The day after the pizza place burned, smoke still hung in the air as residents lamented the loss of a neighborhood fixture.

There. By law that must be the first sentence of any story about a fire. Smoke hangs and neighbors lament. But it's the truth. Outside Beek's Pizza on South Lyndale Friday morning, it stunk, and describing it sounds like an entry in a pretentious whiskey-taster's guide: Top notes of charred wood, hair, ancient grease, overtaxed electrical generators. The stench shut down the grocery store across the street for a while.

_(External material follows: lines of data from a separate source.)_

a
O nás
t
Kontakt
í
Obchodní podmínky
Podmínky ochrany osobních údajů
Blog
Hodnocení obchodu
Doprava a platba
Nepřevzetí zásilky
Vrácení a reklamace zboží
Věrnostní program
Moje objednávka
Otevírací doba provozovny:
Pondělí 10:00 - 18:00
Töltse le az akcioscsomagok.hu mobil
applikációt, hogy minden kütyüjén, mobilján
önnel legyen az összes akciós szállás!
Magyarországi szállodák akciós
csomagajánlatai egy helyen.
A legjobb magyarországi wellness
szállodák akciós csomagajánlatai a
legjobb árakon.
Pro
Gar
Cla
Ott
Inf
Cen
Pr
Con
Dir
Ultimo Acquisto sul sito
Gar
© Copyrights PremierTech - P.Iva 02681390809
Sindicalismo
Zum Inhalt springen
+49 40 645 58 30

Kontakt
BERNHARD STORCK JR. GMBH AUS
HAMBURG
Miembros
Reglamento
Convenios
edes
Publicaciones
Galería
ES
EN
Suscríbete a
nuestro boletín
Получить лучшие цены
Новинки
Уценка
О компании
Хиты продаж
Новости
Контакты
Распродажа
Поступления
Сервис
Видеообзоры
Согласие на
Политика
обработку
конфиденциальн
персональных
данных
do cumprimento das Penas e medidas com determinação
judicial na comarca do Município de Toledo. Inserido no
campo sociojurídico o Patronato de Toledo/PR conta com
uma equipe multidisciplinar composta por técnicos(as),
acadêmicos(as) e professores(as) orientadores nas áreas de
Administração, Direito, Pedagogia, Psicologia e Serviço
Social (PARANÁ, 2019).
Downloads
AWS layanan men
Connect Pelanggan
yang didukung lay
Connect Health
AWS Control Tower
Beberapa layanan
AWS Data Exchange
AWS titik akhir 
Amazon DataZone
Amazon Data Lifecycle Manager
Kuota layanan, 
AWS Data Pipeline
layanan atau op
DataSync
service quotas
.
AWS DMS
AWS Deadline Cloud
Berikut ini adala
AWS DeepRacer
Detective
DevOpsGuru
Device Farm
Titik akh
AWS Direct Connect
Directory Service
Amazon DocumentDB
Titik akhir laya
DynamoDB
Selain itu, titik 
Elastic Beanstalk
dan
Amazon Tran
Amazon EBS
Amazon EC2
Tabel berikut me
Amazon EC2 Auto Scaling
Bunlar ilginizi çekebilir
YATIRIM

Cars cruised past slowly like mourners at a coffin.

Cranes will come and claw it down, and the familiar face of the street will look like a friend who lost a tooth.

"It's always the mom-and-pop places that go," said a clerk at the liquor store up the block. "You never hear, 'Hey, the Wal-Mart burned down.' "

True. And you might not care if it did, aside from the people thrown out of work, because they can toss up another and it'll look the same. Each of these old neighborhood buildings is unique.

The pizza joint and adjacent rental store weren't special -- they looked like someone stuccoed a building with his eyes closed -- but they'd held down the spot for half a century. Kids liked it. Grandpas remembered it. No small accomplishment.

Well, things burn. It's sad, and then they pave over the hole; that's been the case for millennia. There's a new twist, though.

On Thursday, when Beek's burned, people gathered across the street to watch, as people will. You can no more look away from a big fire than you can from a tiger in your back yard. But they were watching it through their phones -- taking videos, snapping pictures for Facebook, texting, updating, uploading, selecting a vintage filter so it looked like a fire from 1972, wondering if the hashtag should be #fire or #OMGsad. That's natural nowadays. But you sensed that people'd be less likely to watch if they couldn't post it somewhere.

This includes yours truly, who's as bad as everyone else. It makes you resolve to leave your device at home for a day and cut yourself off from the great voracious network we feel compelled to feed.